Posted on Thursday, February 09 2006 @ 10:10:32 CET by

The dual core processor with its high capability is most likely to take over the existing single core microprocessor market. The market for dual core is expected to penetrate into the existing markets as well as developing markets. Going forward from 2006, dual core processors will be taking over from the existing microprocessor market.

The market may face some obstacles in the initial stages such as the adaptability, understanding and adoption by OEMs and customer demand as the transition is never easy in a mass market. However, these obstacles expect to be overcome by time and hence a large addressable market is foreseen.

New analysis from Frost & Sullivan (http://www.semiconductors.frost.com ), Dual Core Processor Market reveals that the single core processor market will be replaced by dual core processors at an average of 15 percent to 25 percent every year in all the topologies such as desktops, notebooks and servers.

Most of the current attentions for dual core processors are coming from the service providers, as dual core will assist in keeping up the service level agreements. Dual core processors are also expected to create a huge market for games, complex programming and mobile multi-media.

With AMD focusing more on the server market in the initial stages, the strategy seems to be just right. The servers and the applications it serves best utilize the dual core capabilities. Applications today are mostly multi- threaded especially in the servers and as we discussed earlier, dual core efficiency is exploited best by multi-threaded applications than the single threaded ones.
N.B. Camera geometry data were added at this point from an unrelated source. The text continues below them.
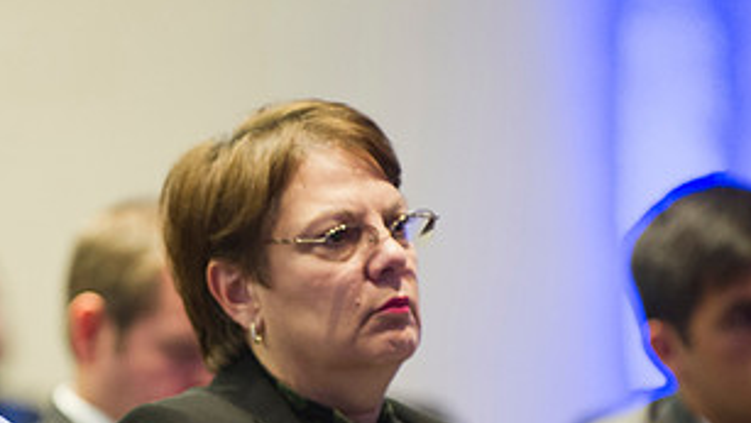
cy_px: 386
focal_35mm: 395
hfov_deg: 5.5
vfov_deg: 3.1
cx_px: 159
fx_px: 7869
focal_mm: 200
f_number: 2.8
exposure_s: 1/50
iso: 2500
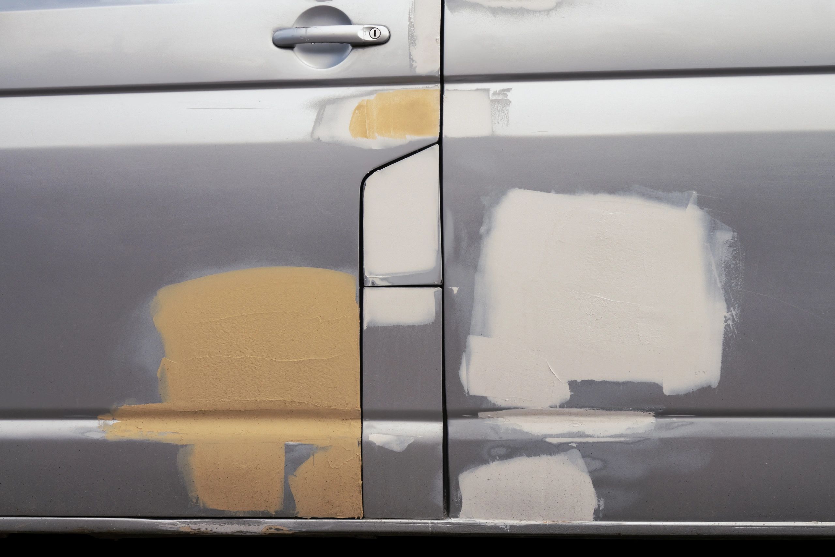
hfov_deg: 27.0
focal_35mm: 75
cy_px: 278
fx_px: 1740
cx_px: 418
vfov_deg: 18.2
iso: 125
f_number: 9
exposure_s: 1/80
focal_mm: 27.44
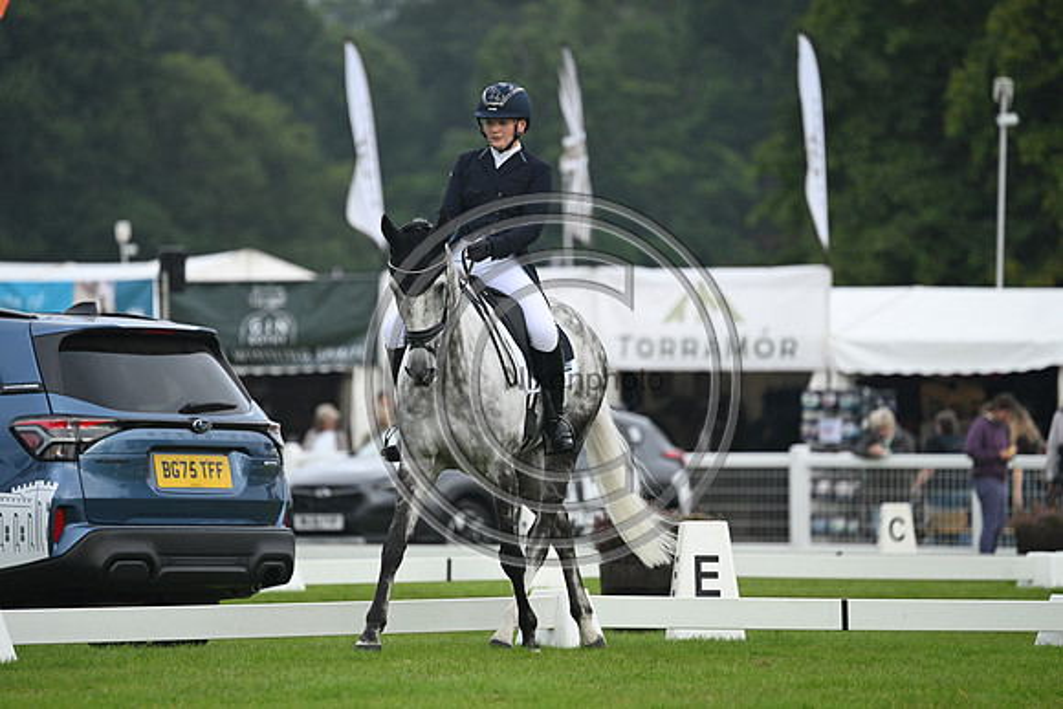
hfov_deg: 5.7
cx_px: 532
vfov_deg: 3.8
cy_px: 354
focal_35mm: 360
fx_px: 10632
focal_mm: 360
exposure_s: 1/1250
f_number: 5.6
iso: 1000
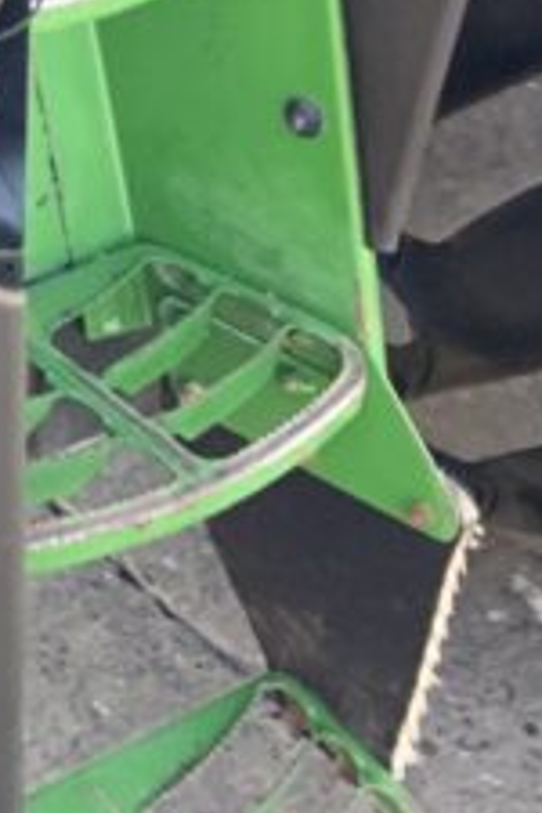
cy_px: -546
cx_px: -687
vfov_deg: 13.7
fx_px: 3094
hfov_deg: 9.1
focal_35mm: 137
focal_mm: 3
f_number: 1.8
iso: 32
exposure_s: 1/122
Intel's launch of dual core in the server market is delayed, however with its brand image and technological advancements, its products in dual core segment can penetrate into the market with ease.

"Frost & Sullivan estimates that Intel with its given capacity will ship between 60-65 million units of dual core processors in the year 2006, which constitutes a significant portion of the overall single core processor shipping," says Frost & Sullivan Research Analyst Aravind T. Seshagiri. "However, there are restraints such as the existing contracts with the vendors that will limit Intel and AMD to produce single core processors, which will eventually reduce the production of dual core processors."

The dual core processor market forecast on the whole depends on the shipment of desktops, notebooks and servers in the next few years and the percentages of penetration.

Dual core is a technology that moves along with the shipment of PCs, notebooks and servers. The movement and growth of these topologies will determine the movement of dual core processors in the market. Dual core may fuel the growth of PCs, notebooks and especially servers in the coming years.

Any increase in performance will see a change in certain parameters of the system. When it comes to doubling the performance of a system, there have to be some changes that need to be accommodated. Replacing a single core with a dual core processor can enhance the performance of a server system, but other devices such as memory, are all designed for single core processor. This could be a hindrance to the dual core's design and speed in the data exchange.

Vendors also suggested the best way to get into the mass market is to tie up with manufacturers to avoid any manufacturing overheads that will eventually be passed on to the customer. This may help in achieving the set targets by the dual core processor manufacturers such as AMD and Intel. Frost & Sullivan also believes that with the given drivers, restraints and challenges in the industry, companies such as Intel and AMD can certainly use their strengths to penetrate into the market more than what is being projected.